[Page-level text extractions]
+---+
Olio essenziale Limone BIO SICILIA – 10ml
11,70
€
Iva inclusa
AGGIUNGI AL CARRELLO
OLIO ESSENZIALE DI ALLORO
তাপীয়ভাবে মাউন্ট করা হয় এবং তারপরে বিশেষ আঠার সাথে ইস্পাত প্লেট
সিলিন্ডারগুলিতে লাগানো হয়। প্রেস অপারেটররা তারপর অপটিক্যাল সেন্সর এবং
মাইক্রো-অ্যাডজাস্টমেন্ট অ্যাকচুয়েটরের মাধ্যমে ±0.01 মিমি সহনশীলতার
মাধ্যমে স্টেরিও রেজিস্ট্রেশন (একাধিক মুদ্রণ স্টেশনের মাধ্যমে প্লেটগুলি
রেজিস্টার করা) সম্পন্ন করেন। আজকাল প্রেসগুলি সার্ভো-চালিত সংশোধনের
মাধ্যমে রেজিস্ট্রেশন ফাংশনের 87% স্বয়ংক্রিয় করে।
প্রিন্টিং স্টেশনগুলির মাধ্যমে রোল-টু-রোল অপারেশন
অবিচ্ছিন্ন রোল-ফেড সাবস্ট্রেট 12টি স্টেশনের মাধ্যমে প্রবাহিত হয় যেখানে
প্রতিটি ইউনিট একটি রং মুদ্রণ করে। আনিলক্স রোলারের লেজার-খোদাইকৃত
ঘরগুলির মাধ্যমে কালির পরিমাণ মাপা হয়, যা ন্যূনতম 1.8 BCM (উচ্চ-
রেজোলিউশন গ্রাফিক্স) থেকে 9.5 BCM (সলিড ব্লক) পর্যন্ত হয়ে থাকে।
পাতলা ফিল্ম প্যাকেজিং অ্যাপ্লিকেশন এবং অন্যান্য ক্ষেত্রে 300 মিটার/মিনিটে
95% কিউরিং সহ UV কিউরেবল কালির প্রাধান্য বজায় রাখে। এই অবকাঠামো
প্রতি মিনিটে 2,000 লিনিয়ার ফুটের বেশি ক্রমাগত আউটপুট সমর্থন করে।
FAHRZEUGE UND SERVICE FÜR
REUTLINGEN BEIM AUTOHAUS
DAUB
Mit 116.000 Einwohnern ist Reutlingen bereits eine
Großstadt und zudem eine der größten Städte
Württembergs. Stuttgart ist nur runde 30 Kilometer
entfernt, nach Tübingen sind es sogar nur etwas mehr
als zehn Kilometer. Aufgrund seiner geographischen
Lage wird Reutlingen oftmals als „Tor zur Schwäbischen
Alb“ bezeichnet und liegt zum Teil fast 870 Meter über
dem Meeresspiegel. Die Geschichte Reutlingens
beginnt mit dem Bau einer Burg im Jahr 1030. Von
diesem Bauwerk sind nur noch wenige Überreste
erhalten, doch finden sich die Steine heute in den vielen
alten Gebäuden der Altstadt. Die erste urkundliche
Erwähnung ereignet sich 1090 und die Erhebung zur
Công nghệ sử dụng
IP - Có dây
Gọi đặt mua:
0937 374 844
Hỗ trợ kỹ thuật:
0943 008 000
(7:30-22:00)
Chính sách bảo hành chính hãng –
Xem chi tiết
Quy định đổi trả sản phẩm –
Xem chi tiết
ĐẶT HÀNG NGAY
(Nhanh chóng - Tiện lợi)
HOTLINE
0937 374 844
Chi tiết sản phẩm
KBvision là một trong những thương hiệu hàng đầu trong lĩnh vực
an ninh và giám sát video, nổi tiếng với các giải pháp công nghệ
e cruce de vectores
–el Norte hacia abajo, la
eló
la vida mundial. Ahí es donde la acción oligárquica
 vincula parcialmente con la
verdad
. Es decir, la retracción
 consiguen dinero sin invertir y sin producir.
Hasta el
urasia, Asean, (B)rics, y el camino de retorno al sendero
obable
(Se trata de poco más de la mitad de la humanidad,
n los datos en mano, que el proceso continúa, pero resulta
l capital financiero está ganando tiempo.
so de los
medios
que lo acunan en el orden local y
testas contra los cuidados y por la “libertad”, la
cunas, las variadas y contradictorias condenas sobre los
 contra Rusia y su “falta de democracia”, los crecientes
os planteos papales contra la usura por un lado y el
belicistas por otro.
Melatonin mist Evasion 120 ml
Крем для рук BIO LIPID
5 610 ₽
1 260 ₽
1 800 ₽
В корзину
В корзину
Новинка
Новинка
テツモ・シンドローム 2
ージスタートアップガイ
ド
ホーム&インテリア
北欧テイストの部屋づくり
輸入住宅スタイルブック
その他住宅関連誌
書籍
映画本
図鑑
+---+
## [TASK ITEM]
Which lines above contain the word "nghệ"? Show each of them.

## [REPLY TO THE TASK]
Công nghệ sử dụng
an ninh và giám sát video, nổi tiếng với các giải pháp công nghệ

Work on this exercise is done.